Problem requirements:
Restate the entries below word for word, leaving nothing out.
--------------------------------
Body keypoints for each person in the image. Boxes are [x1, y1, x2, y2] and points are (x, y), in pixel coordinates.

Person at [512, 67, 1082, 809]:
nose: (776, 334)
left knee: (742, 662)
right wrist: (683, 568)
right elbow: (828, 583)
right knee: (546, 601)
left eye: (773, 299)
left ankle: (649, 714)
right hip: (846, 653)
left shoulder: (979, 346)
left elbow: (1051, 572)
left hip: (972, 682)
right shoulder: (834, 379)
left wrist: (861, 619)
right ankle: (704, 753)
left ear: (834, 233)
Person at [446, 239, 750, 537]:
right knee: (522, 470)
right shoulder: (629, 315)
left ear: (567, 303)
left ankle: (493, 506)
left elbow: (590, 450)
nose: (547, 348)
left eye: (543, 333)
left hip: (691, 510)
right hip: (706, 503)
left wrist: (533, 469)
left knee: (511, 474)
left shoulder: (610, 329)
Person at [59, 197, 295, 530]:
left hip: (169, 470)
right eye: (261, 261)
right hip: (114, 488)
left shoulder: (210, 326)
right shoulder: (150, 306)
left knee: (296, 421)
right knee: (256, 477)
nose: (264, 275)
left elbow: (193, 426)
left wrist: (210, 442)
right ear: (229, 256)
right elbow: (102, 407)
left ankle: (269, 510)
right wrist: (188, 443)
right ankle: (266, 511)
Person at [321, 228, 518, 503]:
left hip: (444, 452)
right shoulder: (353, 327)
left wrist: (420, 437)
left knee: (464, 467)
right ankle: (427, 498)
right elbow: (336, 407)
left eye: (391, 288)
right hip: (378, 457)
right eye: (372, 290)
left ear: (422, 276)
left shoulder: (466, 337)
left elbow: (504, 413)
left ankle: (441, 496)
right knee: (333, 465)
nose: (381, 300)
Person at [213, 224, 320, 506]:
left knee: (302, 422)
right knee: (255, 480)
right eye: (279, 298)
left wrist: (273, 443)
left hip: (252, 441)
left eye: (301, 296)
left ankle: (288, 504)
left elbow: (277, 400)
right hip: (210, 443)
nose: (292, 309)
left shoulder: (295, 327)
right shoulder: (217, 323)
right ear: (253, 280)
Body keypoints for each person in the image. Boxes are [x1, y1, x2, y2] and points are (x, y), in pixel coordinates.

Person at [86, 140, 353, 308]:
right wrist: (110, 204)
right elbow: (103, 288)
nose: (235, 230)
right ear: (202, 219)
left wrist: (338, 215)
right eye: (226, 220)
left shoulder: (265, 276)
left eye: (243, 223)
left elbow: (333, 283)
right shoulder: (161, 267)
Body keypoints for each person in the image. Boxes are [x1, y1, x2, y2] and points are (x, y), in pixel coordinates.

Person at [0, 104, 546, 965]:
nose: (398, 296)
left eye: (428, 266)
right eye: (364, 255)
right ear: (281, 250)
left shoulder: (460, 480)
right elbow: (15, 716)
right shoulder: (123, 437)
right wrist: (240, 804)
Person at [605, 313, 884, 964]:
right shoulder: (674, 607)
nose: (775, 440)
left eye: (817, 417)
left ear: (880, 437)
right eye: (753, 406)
--------------------------------
Task response:
Body keypoints for each person in the image. Boxes are [x1, y1, x2, y2] and points are (x, y), in pixel coordinates.

Person at [512, 67, 1082, 809]:
nose: (776, 334)
left knee: (742, 662)
right wrist: (683, 568)
right elbow: (828, 583)
right knee: (546, 601)
left eye: (773, 299)
left ankle: (649, 714)
right hip: (846, 653)
left shoulder: (979, 346)
left elbow: (1051, 572)
left hip: (972, 682)
right shoulder: (834, 379)
left wrist: (861, 619)
right ankle: (704, 753)
left ear: (834, 233)
Person at [446, 239, 750, 537]:
right knee: (522, 470)
right shoulder: (629, 315)
left ear: (567, 303)
left ankle: (493, 506)
left elbow: (590, 450)
nose: (547, 348)
left eye: (543, 333)
left hip: (691, 510)
right hip: (706, 503)
left wrist: (533, 469)
left knee: (511, 474)
left shoulder: (610, 329)
Person at [59, 197, 295, 530]:
left hip: (169, 470)
right eye: (261, 261)
right hip: (114, 488)
left shoulder: (210, 326)
right shoulder: (150, 306)
left knee: (296, 421)
right knee: (256, 477)
nose: (264, 275)
left elbow: (193, 426)
left wrist: (210, 442)
right ear: (229, 256)
right elbow: (102, 407)
left ankle: (269, 510)
right wrist: (188, 443)
right ankle: (266, 511)
Person at [321, 228, 518, 503]:
left hip: (444, 452)
right shoulder: (353, 327)
left wrist: (420, 437)
left knee: (464, 467)
right ankle: (427, 498)
right elbow: (336, 407)
left eye: (391, 288)
right hip: (378, 457)
right eye: (372, 290)
left ear: (422, 276)
left shoulder: (466, 337)
left elbow: (504, 413)
left ankle: (441, 496)
right knee: (333, 465)
nose: (381, 300)
Person at [213, 224, 320, 506]:
left knee: (302, 422)
right knee: (255, 480)
right eye: (279, 298)
left wrist: (273, 443)
left hip: (252, 441)
left eye: (301, 296)
left ankle: (288, 504)
left elbow: (277, 400)
right hip: (210, 443)
nose: (292, 309)
left shoulder: (295, 327)
right shoulder: (217, 323)
right ear: (253, 280)
Body keypoints for each person in the image. Boxes are [x1, y1, x2, y2] and points are (x, y), in pixel coordinates.

Person at [86, 140, 353, 308]:
right wrist: (110, 204)
right elbow: (103, 288)
nose: (235, 230)
right ear: (202, 219)
left wrist: (338, 215)
right eye: (226, 220)
left shoulder: (265, 276)
left eye: (243, 223)
left elbow: (333, 283)
right shoulder: (161, 267)
Body keypoints for each person in the image. Boxes are [x1, y1, x2, y2] and points are (x, y), in pixel coordinates.

Person at [0, 104, 546, 965]:
nose: (398, 296)
left eye: (428, 266)
right eye: (364, 255)
right ear: (281, 250)
left shoulder: (460, 480)
right elbow: (15, 716)
right shoulder: (123, 437)
right wrist: (240, 804)
Person at [605, 313, 884, 964]:
right shoulder: (674, 607)
nose: (775, 440)
left eye: (817, 417)
left ear: (880, 437)
right eye: (753, 406)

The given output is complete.